Having some involvement in the determination of the car’s value is helpful, and even though an insurer might carry on with the process as if the evaluation is strictly up to them, the insured has the right to hire a mechanic or use one who works with the insurance company to review the car as well.
The insurance company will send an insurance adjuster to look at the vehicle, and review the mechanic’s report. The insured can use a mechanic they are comfortable with and, if not comfortable with the assessments from the adjuster or mechanic, may ask for another mechanic to look at the vehicle. The insured may need to be their own advocate and do all they can to get the most for their car, since insurance companies are simply making a business decision, and will do whatever keeps costs the lowest for them.
The first number the insurance company starts with is the cash value for the car. This value is determined by figuring out how much the car would have sold for on the open market at the time of the damage or accident. This value determination considers the car’s upkeep, mileage, age, condition of the exterior and interior, any pre-existing damage, and finally, damage from the accident itself. The insurance company will often give the insured the value listed in the blue book. This will not account for a car that had lower mileage, was in better-than-average condition or had additional equipment or options installed.

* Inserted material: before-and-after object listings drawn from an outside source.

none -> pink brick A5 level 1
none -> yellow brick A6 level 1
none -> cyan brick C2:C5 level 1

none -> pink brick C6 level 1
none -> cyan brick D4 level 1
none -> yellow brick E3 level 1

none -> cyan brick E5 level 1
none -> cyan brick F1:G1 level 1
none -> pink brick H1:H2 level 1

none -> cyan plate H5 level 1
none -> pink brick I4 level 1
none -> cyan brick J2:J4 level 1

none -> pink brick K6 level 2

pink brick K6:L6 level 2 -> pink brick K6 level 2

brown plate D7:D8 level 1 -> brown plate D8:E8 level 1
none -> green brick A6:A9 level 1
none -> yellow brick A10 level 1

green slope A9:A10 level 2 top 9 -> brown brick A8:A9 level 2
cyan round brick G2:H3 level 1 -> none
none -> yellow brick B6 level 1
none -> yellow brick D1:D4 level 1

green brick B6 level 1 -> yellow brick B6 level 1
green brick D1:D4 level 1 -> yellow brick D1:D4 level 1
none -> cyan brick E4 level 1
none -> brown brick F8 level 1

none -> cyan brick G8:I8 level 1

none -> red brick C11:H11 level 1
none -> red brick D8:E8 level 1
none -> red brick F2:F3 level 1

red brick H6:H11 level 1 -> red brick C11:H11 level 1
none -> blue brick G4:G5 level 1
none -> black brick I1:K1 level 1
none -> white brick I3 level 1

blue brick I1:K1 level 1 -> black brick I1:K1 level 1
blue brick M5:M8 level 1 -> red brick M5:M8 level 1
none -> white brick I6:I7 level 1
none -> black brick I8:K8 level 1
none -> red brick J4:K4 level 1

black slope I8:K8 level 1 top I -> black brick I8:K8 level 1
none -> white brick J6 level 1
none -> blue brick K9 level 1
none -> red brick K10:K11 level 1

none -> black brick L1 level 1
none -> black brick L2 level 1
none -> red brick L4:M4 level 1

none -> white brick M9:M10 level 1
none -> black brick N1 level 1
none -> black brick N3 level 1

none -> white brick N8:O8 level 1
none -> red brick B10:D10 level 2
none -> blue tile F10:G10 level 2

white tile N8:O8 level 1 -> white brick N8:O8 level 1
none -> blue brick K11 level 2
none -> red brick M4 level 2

The best way to prove the value of a vehicle is to keep all receipts and records for work that was performed on the car. From small things like oil changes to larger expenses such a new transmission, records of the work done will help support the car’s real value. Another way to prove a car has more value is to find other closely comparable cars that have recently sold, using their sales prices as a benchmark for the value of the insured’s car. With out proof otherwise, the insurance company will go with the value that is easily supportable, which may not be correct. It is up to the insured to prove why the car’s value should be something different. Additionally, the person should have the adjuster walk them through the total loss worksheet details, so all of the calculations, including the subtraction of the deductible, have been made clear.
Repair or Replace Cutoffs
After the insurance company determines the cash value, it will determine the total damage based on the information provided by the insurance adjuster and the mechanic. Each insurance company uses its own process for determining the cutoff between repairing or replacing the vehicle. The percentage generally used among insurers is 70 to 75%, meaning any repair costs that would total more than 70-75% of the car’s value will cause the vehicle to receive a determination to be totaled. However, some insurers may also go as low as 50% damage or as high as 80% before totaling a car.
Once the final determination is made to total the car, the insurance company will provide the insured with a check for the car’s value. The money can be used to purchase a new vehicle, or in any other way the insured sees fit. The totaled car goes to a salvage yard where it is sold, with the proceeds going to the insurance company. If the insured wants to keep the vehicle, the option needs to be discussed with the claim adjuster early on in the car’s evaluation process. Once it goes to auction, the owner may have a difficult time trying to buy it from the auction house. On the flip side, keeping a car after it has been “totaled” by the insurance company means a potentially large project of repairing the car. Additionally, the car will have a salvage title, which shows on its carfax report and dramatically decreases its market value even if fully repaired.